[Texto de lectura]



- Estoy seca. Abro un documento de Google y empiezo a anotar, con la aplicación de voz, los libros que tengo en el despacho. Tengo que ordenar para dejar de comprar libros que ya compré. Necesito poner orden. Sé que si buscara con atención encontraría algún que otro listado que empecé en algún momento, pero me da pereza y es posible que ni siquiera pueda identificar por dónde empecé. Así que mejor dar por perdida aquella inversión ruinosa de tiempo y volver a comenzar de cero, guardando el come-come que, con voz aflautada, me repite por dentro del cerebro que volveré a abandonar la tarea sin llegar a listar nada de nada.


- El jueves me llamaron para indicarme que fulanita había estado el martes con menganito que ha dado positivo en Covid. Esa fulanita estuvo conmigo la tarde del miércoles. Maldita normalidad. Hoy fulanita  me confirma un negativo que la alegra mucho pero que a mí me deja tiritando. ¿Qué sabemos del virus? ¿Qué sabemos de nada?

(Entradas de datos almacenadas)
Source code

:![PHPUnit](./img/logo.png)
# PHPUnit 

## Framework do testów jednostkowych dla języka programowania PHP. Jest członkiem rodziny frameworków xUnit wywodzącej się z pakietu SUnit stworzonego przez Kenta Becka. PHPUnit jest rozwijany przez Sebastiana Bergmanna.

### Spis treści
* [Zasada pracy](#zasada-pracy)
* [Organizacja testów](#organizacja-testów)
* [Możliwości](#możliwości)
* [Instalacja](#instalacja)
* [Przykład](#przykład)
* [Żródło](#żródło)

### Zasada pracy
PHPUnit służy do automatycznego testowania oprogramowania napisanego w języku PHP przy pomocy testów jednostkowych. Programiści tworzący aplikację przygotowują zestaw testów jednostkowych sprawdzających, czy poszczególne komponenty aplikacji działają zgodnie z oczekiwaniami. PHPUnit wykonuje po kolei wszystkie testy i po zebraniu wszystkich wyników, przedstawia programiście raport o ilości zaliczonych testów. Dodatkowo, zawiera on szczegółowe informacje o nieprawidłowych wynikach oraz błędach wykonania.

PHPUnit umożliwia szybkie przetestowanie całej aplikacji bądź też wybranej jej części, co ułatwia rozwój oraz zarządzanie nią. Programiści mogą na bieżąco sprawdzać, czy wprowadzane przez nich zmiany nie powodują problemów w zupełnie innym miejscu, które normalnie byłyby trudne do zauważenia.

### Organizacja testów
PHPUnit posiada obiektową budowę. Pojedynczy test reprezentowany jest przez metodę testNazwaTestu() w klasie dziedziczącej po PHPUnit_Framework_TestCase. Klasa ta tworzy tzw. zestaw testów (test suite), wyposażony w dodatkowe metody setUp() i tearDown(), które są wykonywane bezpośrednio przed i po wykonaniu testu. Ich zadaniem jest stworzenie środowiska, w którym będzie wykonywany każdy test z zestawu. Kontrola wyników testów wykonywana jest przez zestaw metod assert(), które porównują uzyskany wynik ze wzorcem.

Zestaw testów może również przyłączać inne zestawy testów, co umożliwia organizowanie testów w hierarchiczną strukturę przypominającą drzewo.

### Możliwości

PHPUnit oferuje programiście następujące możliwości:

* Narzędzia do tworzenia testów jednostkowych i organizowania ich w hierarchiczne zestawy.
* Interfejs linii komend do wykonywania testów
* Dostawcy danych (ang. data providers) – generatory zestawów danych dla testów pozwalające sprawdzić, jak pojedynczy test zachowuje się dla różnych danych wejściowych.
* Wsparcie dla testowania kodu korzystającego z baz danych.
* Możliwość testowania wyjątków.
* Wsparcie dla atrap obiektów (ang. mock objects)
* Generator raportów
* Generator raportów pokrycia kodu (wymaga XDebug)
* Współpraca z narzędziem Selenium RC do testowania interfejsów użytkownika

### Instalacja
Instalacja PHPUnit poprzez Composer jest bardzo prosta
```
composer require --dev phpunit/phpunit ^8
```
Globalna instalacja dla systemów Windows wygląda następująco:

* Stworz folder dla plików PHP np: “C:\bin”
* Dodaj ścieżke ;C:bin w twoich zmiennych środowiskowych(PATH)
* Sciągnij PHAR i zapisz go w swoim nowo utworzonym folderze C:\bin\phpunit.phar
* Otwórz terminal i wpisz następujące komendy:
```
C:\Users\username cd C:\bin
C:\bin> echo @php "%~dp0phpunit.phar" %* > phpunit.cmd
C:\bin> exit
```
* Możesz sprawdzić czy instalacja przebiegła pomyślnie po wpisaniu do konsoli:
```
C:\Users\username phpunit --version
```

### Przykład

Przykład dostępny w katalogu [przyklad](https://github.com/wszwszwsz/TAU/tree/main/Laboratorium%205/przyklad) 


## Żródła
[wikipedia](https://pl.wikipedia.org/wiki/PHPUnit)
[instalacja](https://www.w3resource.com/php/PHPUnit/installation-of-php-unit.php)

[Actividad] Según el texto de lectura, ¿qué usa quien escribe para anotar los libros que tiene en el despacho?

[Respuesta del ejercicio] Un documento de Google y la aplicación de voz.